* **EXERCISE PASSAGE**:
···

Ministering at many churches throughout Yorkshire, often at Bethesda Church at Swallownest (on the outskirts of Sheffield), Wigglesworth claimed to have made many prophecies. He also had an international ministry. He ministered in the U.S., Australia, New Zealand, South Africa, Sweden, the Pacific Islands, India, Ceylon, and several countries in Europe. Some of his sermons were transcribed for Pentecostal magazines, and these were collected into two books: Ever Increasing Faith and Faith that Prevails.

He continued to minister until the time of his death on 12 March 1947.

==Healing==

There were numerous claims of divine healing during Wigglesworth's ministry. These include a woman healed of a tumor, a woman healed of tuberculosis, a wheelchair-confined woman walking, and many more. There were reports that people were raised from the dead (enumerated 3 to 137 by different sources), including (briefly) his wife Polly.

Many people said they were cured of cancer by Jesus Christ through him. Wigglesworth described cancer as "a living evil spirit", and insisted that many diseases were "Satanic in origin".

His methods often involved hitting, slapping, or punching the afflicted part of the body. On a number of occasions his approach to persons suffering from stomach complaints was to punch them in the stomach, sometimes with such force that it propelled them across the room. When challenged on this, his response was "I don't hit them, I hit the devil".

···

Copy out the full passage on Wigglesworth's ministry and healing claims word for word, with nothing changed or left out.

···

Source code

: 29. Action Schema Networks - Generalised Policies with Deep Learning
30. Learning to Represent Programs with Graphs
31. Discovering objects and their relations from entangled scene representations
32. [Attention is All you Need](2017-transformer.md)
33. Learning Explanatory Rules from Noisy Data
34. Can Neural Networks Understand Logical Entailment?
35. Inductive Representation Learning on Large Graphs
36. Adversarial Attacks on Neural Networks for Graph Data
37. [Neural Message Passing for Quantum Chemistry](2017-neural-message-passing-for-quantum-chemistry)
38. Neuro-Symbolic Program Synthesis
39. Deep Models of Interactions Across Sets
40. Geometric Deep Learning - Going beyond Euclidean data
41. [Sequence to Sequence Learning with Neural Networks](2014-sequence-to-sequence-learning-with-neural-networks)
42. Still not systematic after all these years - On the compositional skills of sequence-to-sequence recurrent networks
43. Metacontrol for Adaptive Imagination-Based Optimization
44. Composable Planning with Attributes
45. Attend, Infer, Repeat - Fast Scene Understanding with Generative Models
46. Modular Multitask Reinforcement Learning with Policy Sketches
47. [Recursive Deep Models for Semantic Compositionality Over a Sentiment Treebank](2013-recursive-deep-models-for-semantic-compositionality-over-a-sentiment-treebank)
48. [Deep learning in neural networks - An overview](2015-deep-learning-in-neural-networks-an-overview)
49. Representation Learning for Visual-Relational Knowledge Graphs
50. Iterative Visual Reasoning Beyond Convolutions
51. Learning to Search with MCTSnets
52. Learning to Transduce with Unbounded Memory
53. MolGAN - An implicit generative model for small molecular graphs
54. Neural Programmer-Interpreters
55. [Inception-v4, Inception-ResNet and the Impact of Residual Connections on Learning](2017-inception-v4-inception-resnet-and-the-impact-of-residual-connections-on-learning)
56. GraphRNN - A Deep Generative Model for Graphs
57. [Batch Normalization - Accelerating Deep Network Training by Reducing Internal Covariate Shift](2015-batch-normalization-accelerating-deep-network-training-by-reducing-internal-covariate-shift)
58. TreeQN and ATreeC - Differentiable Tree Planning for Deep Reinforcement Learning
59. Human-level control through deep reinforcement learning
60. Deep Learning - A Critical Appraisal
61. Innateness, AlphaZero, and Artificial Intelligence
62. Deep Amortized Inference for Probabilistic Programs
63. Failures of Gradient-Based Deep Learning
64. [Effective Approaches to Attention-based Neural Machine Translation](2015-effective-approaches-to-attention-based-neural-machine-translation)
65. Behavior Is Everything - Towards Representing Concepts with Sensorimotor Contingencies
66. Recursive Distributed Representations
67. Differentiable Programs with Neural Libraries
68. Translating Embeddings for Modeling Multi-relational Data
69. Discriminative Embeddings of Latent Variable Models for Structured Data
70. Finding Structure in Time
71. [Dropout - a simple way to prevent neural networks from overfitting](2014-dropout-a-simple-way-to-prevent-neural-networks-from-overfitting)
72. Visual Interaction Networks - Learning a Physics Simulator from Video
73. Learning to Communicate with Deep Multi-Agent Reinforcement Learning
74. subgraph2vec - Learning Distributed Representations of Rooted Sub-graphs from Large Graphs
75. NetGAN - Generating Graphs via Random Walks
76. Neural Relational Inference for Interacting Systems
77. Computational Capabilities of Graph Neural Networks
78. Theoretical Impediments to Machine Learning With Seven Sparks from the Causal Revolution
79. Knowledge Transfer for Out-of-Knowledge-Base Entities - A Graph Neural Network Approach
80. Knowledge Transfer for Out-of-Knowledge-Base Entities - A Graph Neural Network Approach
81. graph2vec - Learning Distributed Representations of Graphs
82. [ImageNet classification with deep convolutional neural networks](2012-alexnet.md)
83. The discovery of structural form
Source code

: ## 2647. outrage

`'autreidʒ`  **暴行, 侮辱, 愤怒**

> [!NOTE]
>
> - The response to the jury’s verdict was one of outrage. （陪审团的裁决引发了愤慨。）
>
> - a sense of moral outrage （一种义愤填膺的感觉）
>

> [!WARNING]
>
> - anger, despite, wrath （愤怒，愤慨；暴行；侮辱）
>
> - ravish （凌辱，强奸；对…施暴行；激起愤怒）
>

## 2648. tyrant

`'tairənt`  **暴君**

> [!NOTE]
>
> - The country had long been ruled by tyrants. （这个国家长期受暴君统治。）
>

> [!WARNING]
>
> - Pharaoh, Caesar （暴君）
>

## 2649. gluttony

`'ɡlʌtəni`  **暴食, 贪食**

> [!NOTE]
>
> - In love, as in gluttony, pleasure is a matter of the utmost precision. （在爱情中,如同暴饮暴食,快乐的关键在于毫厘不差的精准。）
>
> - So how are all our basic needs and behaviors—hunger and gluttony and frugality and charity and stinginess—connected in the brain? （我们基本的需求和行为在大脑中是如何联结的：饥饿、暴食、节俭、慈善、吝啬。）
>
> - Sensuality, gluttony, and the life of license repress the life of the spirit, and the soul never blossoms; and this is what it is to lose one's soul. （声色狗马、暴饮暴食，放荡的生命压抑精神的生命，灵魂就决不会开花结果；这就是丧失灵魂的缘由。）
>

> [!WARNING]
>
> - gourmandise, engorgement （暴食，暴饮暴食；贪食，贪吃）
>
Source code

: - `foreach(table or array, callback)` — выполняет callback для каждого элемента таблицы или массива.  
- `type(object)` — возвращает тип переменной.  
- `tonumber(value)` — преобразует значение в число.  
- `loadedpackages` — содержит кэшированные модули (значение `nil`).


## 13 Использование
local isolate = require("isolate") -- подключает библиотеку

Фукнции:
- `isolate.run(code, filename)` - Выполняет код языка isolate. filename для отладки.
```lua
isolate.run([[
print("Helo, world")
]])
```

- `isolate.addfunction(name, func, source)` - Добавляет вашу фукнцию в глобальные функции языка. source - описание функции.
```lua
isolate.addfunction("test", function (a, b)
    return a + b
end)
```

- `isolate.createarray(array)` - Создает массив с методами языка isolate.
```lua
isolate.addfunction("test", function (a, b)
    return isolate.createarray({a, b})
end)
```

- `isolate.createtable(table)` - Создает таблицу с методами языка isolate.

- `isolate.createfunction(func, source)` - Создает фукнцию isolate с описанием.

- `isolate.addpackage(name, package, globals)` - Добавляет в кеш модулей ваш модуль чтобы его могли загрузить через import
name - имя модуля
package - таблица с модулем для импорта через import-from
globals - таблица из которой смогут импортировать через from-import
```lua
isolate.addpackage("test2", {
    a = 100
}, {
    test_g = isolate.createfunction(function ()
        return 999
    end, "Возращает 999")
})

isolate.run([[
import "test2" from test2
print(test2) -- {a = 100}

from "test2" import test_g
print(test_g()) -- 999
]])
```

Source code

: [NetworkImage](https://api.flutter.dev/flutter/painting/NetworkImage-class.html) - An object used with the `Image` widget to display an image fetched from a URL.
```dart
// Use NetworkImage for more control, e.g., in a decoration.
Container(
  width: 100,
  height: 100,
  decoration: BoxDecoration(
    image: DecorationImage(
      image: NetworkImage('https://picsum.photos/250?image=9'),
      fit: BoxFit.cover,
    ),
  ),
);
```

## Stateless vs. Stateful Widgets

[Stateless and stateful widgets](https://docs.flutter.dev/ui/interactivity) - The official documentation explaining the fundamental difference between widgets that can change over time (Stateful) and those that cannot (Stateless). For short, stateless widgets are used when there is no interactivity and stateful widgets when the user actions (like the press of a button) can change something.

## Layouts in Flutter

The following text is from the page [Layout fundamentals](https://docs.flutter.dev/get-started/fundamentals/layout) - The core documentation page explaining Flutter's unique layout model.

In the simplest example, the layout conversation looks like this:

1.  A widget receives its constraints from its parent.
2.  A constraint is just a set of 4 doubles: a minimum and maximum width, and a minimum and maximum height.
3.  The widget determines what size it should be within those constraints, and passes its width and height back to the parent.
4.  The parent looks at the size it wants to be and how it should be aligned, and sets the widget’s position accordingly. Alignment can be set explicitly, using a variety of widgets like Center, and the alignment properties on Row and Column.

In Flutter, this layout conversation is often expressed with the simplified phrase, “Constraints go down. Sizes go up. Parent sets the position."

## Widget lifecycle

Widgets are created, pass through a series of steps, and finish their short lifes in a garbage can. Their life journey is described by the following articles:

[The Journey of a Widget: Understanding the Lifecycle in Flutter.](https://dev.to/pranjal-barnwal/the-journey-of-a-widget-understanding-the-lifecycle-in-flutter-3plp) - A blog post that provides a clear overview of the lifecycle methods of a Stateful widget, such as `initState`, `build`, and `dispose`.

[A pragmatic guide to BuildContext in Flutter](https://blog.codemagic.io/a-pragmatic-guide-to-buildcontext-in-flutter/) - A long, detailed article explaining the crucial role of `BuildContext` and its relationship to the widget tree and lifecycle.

···

* **RESPONSE TO THIS TASK**:
Ministering at many churches throughout Yorkshire, often at Bethesda Church at Swallownest (on the outskirts of Sheffield), Wigglesworth claimed to have made many prophecies. He also had an international ministry. He ministered in the U.S., Australia, New Zealand, South Africa, Sweden, the Pacific Islands, India, Ceylon, and several countries in Europe. Some of his sermons were transcribed for Pentecostal magazines, and these were collected into two books: Ever Increasing Faith and Faith that Prevails.

He continued to minister until the time of his death on 12 March 1947.

==Healing==

There were numerous claims of divine healing during Wigglesworth's ministry. These include a woman healed of a tumor, a woman healed of tuberculosis, a wheelchair-confined woman walking, and many more. There were reports that people were raised from the dead (enumerated 3 to 137 by different sources), including (briefly) his wife Polly.

Many people said they were cured of cancer by Jesus Christ through him. Wigglesworth described cancer as "a living evil spirit", and insisted that many diseases were "Satanic in origin".

His methods often involved hitting, slapping, or punching the afflicted part of the body. On a number of occasions his approach to persons suffering from stomach complaints was to punch them in the stomach, sometimes with such force that it propelled them across the room. When challenged on this, his response was "I don't hit them, I hit the devil".